■ **What the task requires**: Each line from the one holding "index tip: (265, 120)" to the end of the listing below must be given again exactly as it appears.

+++ Dataset extract

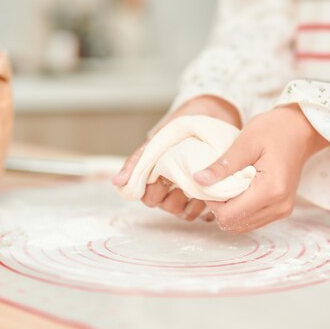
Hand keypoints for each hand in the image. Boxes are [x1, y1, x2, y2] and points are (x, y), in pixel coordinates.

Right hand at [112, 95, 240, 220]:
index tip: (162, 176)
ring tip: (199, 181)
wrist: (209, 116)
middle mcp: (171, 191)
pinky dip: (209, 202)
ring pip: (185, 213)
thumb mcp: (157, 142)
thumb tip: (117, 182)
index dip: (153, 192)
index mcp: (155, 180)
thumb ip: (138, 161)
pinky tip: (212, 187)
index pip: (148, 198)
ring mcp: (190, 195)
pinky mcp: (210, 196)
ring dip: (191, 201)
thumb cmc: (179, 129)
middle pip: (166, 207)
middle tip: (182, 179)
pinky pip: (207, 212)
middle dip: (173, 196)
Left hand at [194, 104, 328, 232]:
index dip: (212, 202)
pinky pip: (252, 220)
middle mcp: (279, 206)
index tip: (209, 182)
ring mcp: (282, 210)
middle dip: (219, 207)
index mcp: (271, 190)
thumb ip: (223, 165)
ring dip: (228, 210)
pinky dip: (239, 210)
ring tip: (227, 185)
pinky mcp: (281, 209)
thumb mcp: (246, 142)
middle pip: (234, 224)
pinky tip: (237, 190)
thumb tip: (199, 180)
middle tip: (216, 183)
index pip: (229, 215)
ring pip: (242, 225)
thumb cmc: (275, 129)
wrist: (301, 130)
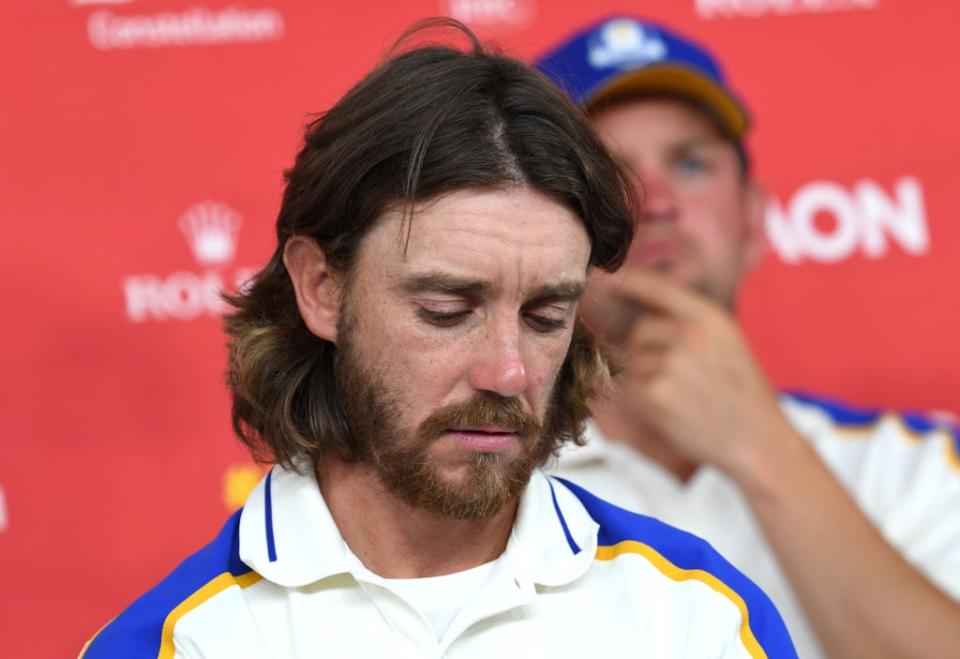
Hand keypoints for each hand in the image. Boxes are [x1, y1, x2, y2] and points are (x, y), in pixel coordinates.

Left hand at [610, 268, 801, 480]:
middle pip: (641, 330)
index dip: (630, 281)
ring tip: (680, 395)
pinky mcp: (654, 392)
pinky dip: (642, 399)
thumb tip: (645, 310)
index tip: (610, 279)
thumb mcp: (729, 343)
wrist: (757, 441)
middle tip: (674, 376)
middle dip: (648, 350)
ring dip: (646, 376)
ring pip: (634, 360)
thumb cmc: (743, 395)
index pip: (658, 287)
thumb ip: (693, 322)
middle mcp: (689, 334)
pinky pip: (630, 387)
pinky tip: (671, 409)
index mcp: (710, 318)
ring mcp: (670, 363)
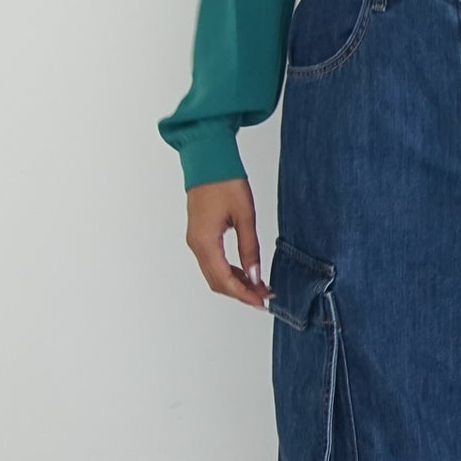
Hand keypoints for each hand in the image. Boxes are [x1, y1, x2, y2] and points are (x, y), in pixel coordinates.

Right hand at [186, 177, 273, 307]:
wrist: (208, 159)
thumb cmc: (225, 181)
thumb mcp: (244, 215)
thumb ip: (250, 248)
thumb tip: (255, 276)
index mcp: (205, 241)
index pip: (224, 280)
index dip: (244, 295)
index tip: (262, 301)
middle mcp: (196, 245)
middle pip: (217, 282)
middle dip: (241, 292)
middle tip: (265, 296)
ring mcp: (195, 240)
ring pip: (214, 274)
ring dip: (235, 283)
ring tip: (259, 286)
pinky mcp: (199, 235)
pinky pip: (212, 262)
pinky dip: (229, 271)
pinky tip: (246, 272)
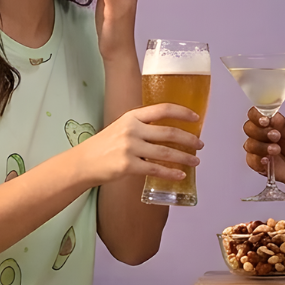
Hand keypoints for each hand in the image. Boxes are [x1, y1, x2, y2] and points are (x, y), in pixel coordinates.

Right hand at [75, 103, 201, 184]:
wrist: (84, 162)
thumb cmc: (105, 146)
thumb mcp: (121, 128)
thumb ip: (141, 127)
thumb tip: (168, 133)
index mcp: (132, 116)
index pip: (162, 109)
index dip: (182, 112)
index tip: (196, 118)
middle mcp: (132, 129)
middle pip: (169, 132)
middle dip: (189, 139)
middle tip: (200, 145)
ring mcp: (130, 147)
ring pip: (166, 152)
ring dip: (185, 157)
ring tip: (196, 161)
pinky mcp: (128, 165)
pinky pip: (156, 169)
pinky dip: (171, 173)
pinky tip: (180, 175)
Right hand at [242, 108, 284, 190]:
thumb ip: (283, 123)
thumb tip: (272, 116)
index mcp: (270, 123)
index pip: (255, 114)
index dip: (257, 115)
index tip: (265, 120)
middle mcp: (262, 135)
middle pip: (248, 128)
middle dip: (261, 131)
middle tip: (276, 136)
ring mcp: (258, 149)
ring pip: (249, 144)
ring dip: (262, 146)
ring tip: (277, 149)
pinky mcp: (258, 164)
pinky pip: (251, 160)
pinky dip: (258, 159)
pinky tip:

++++++

■ **Output below**:
index tip: (265, 120)
middle mcp: (262, 135)
middle pip: (248, 128)
middle dip: (261, 131)
middle tip: (276, 136)
ring mcp: (258, 149)
ring pip: (249, 144)
ring dip: (262, 146)
ring tip: (277, 149)
pinky mcp: (258, 164)
pinky pip: (251, 160)
pinky dip: (258, 159)
pinky tip:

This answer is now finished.